Source records:
- - - - -

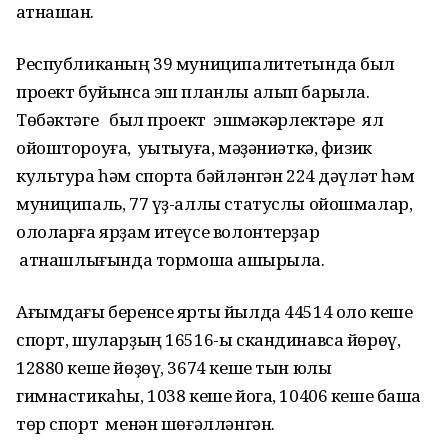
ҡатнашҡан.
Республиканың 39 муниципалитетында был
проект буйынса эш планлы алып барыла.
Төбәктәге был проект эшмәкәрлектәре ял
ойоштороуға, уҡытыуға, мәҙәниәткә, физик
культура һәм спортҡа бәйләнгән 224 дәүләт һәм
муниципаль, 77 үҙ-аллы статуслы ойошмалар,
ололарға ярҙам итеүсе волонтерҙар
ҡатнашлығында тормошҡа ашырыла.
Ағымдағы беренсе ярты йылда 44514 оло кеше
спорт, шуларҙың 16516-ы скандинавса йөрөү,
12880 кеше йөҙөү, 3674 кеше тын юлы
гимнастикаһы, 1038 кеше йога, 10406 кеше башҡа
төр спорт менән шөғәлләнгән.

- - - - -

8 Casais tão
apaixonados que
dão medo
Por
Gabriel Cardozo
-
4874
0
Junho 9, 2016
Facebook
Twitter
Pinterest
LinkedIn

- - - - -

- [Exercise description]: Gather up the lines containing the word "кеше" from these records and copy them.

- [Reply]:
Ағымдағы беренсе ярты йылда 44514 оло кеше
12880 кеше йөҙөү, 3674 кеше тын юлы
гимнастикаһы, 1038 кеше йога, 10406 кеше башҡа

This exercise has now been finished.